A internet é tida e havida por alguns como um grande símbolo democrático. Afinal, ela nos propicia voz, principalmente quando vemos o autoritarismo querendo nos calar. De certa forma, é uma espécie de sopro de vida que sai dos nossos pulmões e tenta ganhar o mundo, como uma canção que é entoada por um coro multifacetado de vozes. E dada a amplitude dessa rede, o concerto pode ser ouvido por, se não todos, muitos. A menos, é claro, que calem essas vozes. Por isso, outras correntes defendem justamente o contrário: a internet mata a democracia. Será?
É bem verdade que, muitas vezes, existe essa falsa sensação de liberdade, quando protegidos pelo véu da impessoalidade e anonimato que tais redes supostamente oferecem, usamos nosso “poder” para fazer o mal. Destilamos nosso ódio irracional munidos com o escudo do direito à expressão e deturpamos a importante ferramenta que temos em nossas mãos. Ou, ainda que menos problemático, simplesmente a subutilizamos, ao acreditarmos que estamos salvando o mundo apenas postando uma mensagem de repúdio no Facebook, quando, na verdade, já se passou – e muito – o tempo de levantarmos do sofá e corrermos atrás do que é certo, devo admitir.

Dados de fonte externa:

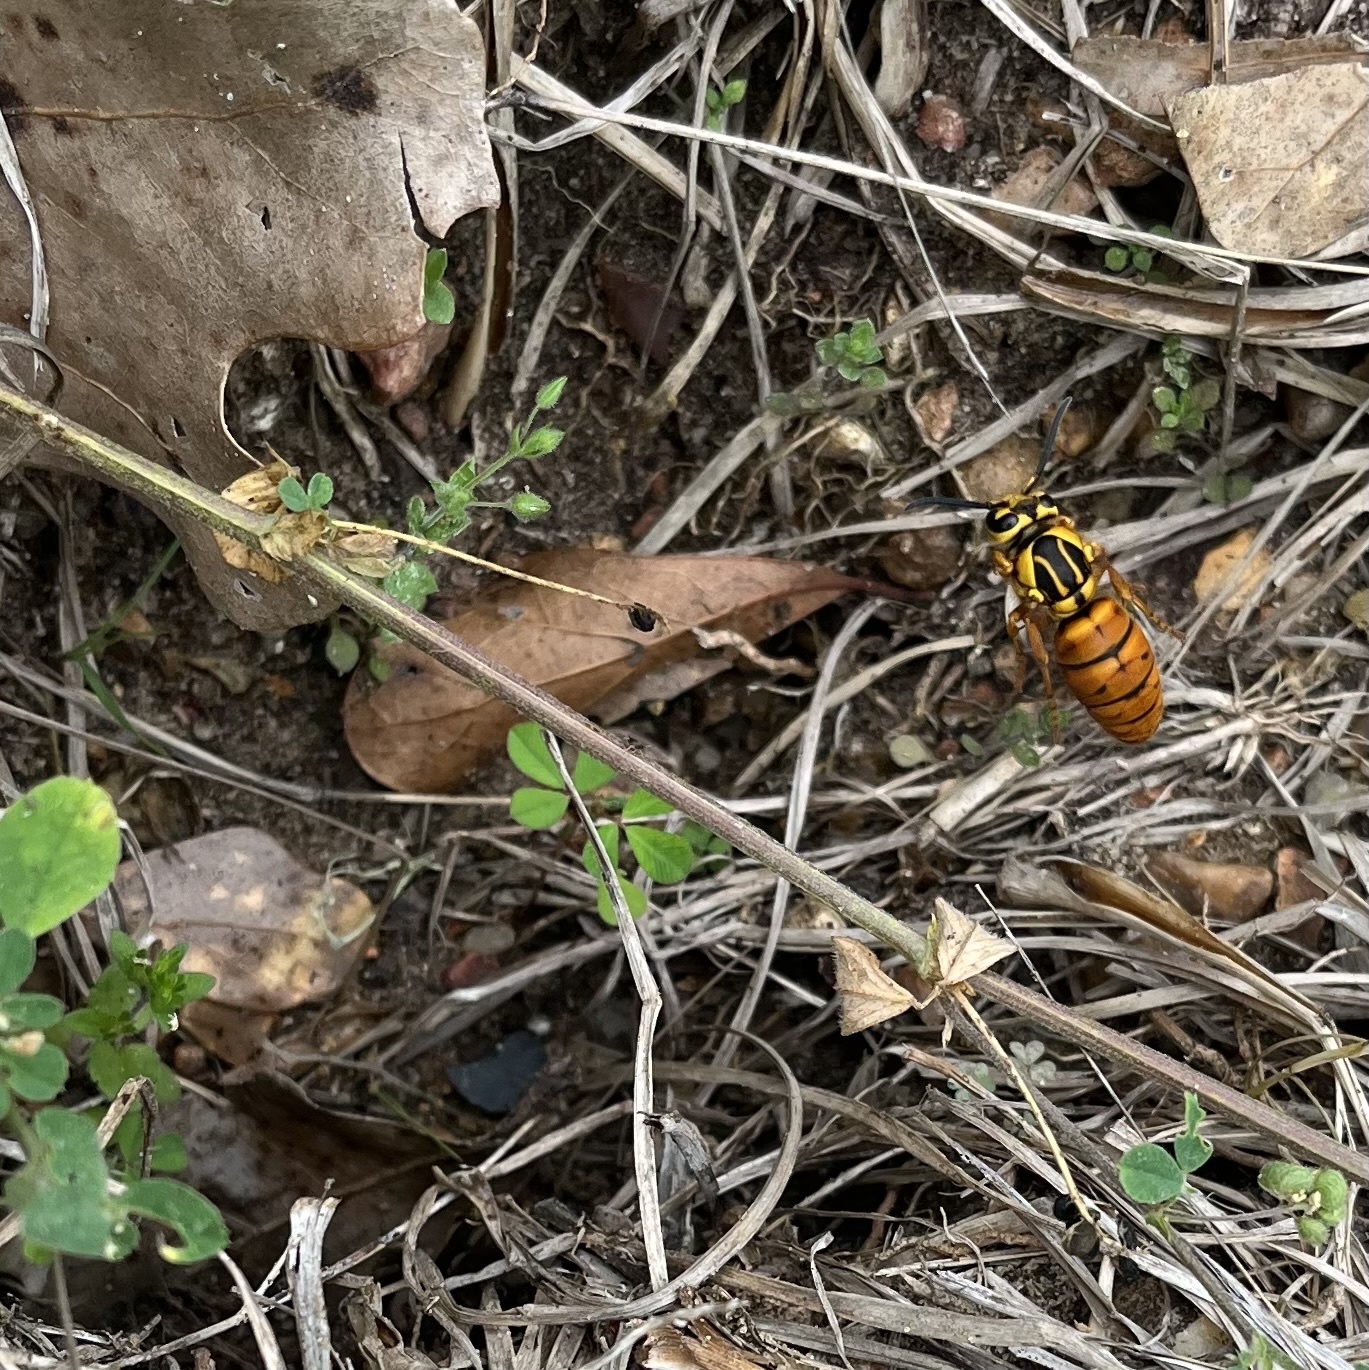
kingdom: Animalia
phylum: Arthropoda
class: Insecta
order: Hymenoptera
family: Vespidae
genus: Vespula
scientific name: Vespula squamosa
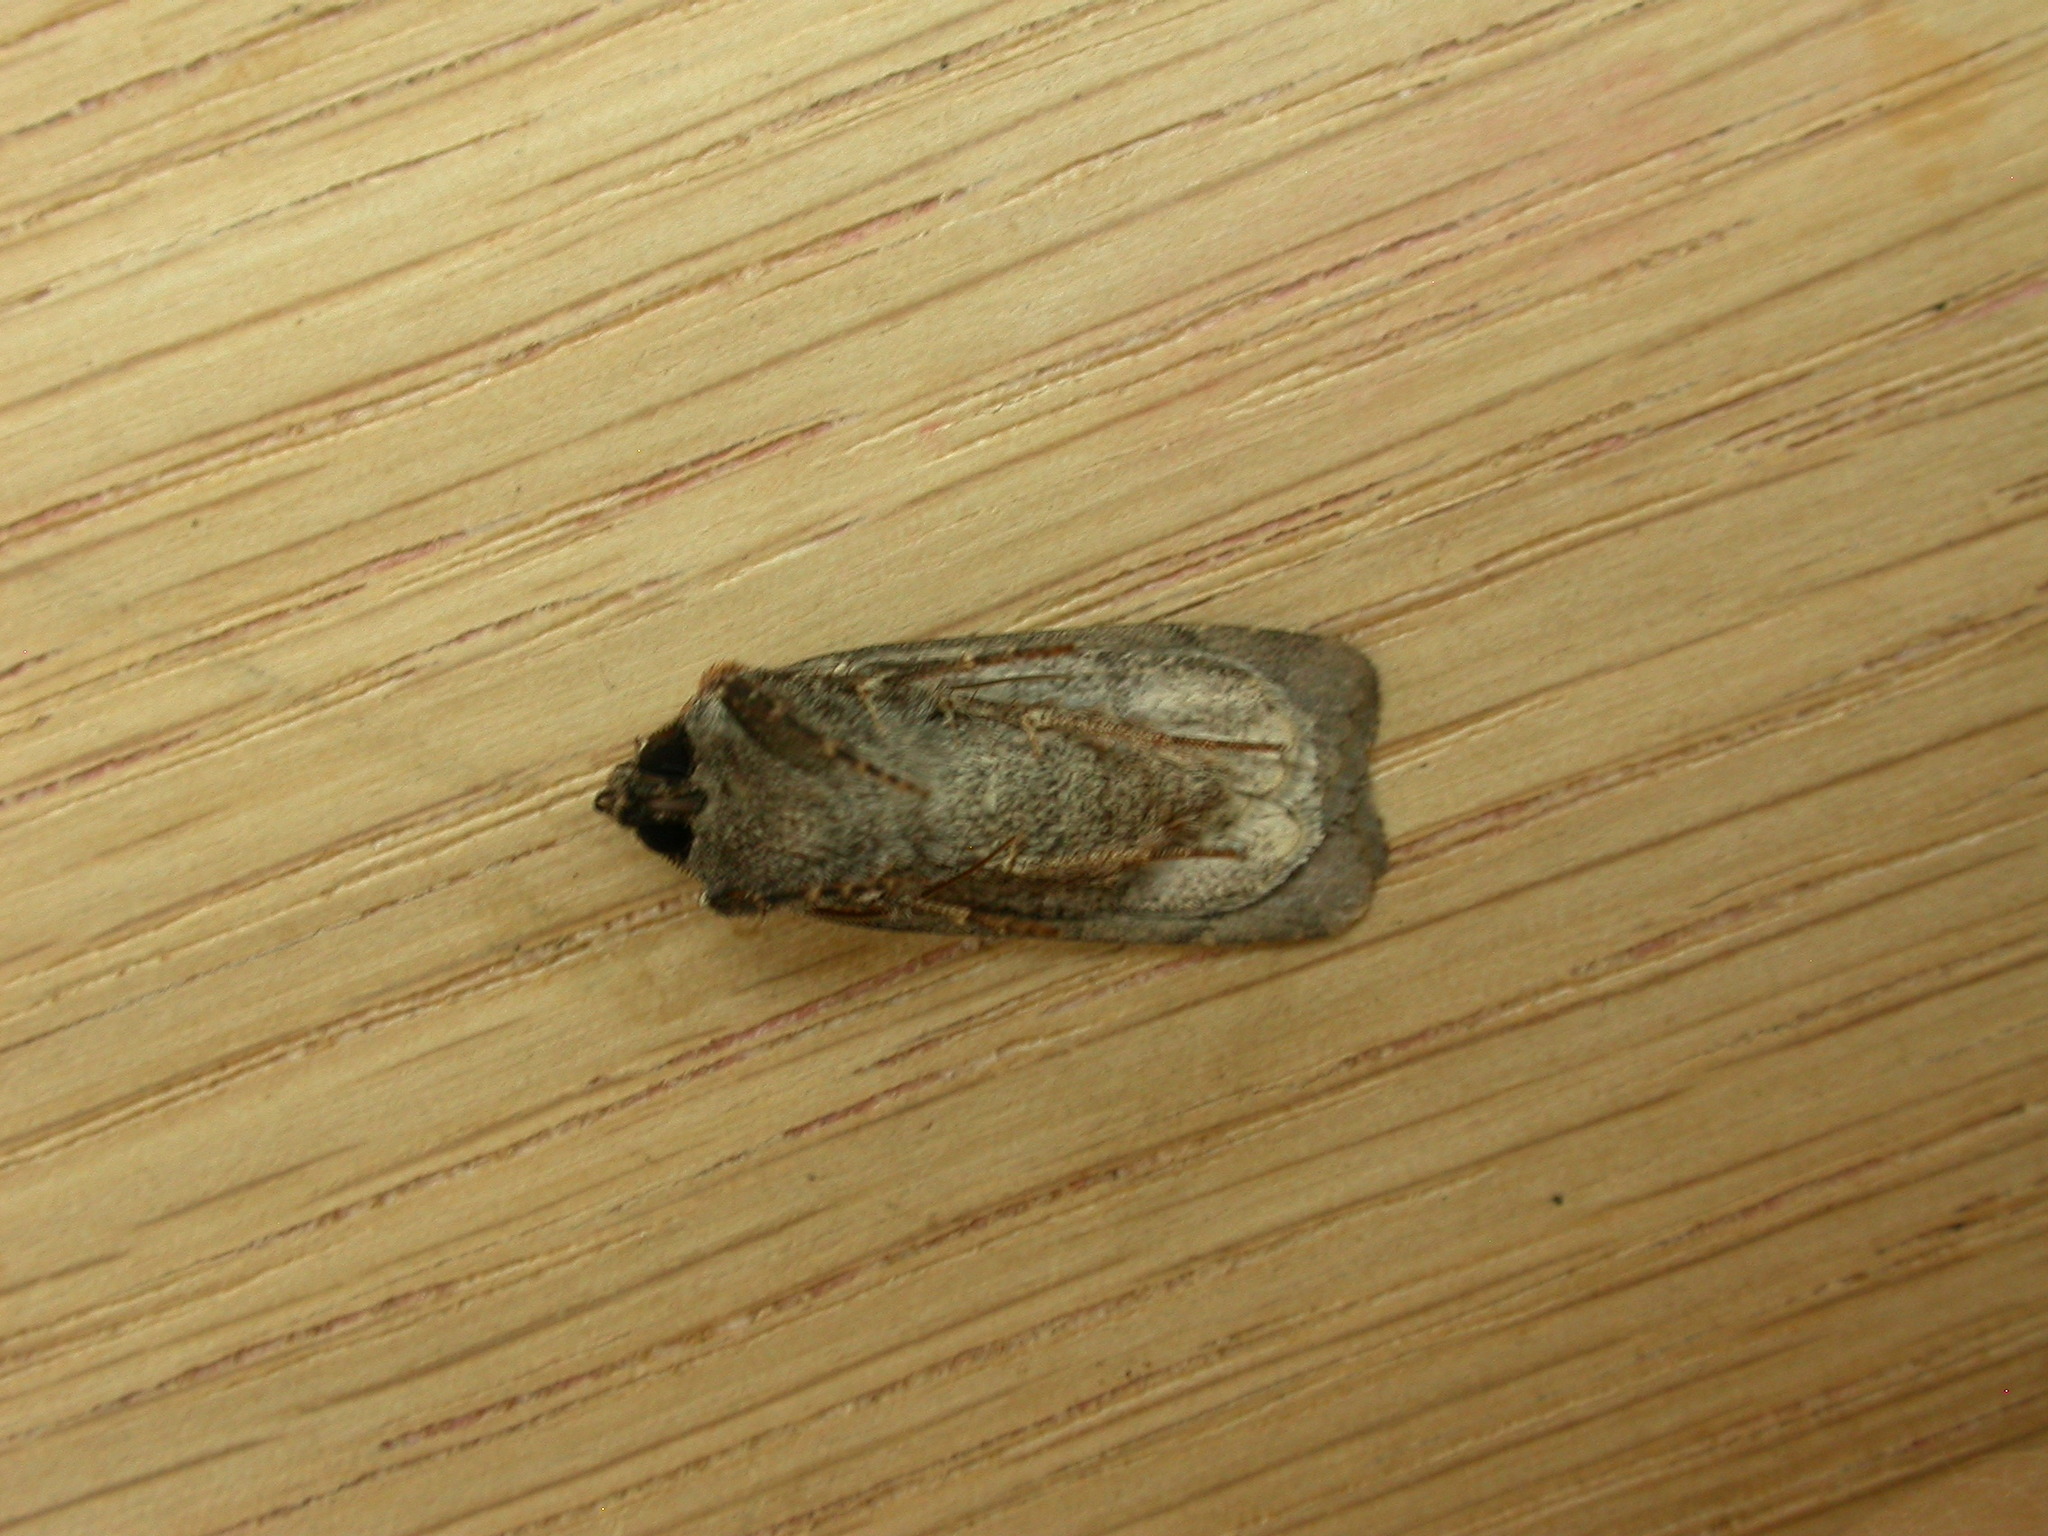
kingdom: Animalia
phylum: Arthropoda
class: Insecta
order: Lepidoptera
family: Noctuidae
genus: Euxoa
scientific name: Euxoa obelisca
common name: Square-spot dart
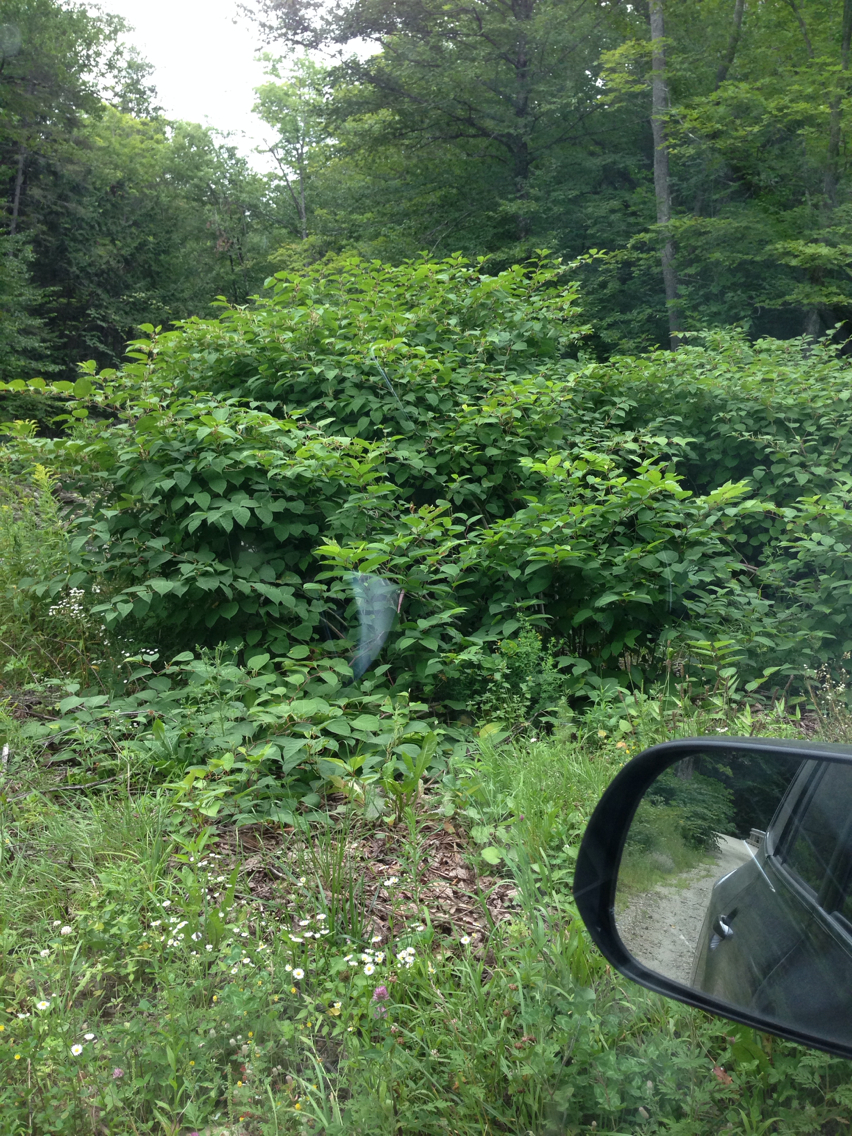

Na internet, porém, é possível acompanharmos muitas denúncias apresentadas pelas parcelas mais excluídas da sociedade, que vivem à margem do poder público, como também das ações da iniciativa privada. Se não fosse por esse emaranhado de informações conectadas permitir que qualquer cidadão tivesse voz e conseguisse expressar sua dor, seus anseios, suas necessidades, muita das mazelas que ocorrem jamais chegariam ao grande público. Sem essas redes e canais digitais, essas pessoas não teriam voz. Seriam pessoas invisíveis, como já preconizava Will Eisner.
As periferias das grandes cidades, tanto no Brasil quanto em qualquer parte do globo, estão repletas de problemas sociais. É um retrato vergonhoso do descaso que temos com o próximo. Dentre o leque variado de adversidades, uma das mais terríveis, sem dúvida, é a violência.
O mundo é um lugar violento. A violência faz parte, lamentavelmente, da natureza humana. Desde os primórdios do homem, vemos e convivemos com tal comportamento. E não é preciso uma guerra ou um genocídio para o detectarmos. Encare com o viés que desejar: “Caim atacou seu irmão Abel e o matou”. Real ou figurado, naquele universo só havia quatro pessoas e elas não conseguiram resolver suas questões através do diálogo.
Muito se reclama da truculência policial em ações deflagradas em comunidades carentes. Antigamente, os relatos dos moradores eram insuficientes para se levar justiça àquela população. Contudo, com o crescimento exponencial da tecnologia e a abertura democrática que a internet proporcionou a toda sociedade, essas pessoas passaram a ter voz e também a ser vistas. Com isso, inúmeros casos de abusos, agressões e crimes puderam ser denunciados com apoio de filmagens realizadas com aparelhos celulares e publicadas livremente em sites de compartilhamento de conteúdos como o YouTube, entre outros.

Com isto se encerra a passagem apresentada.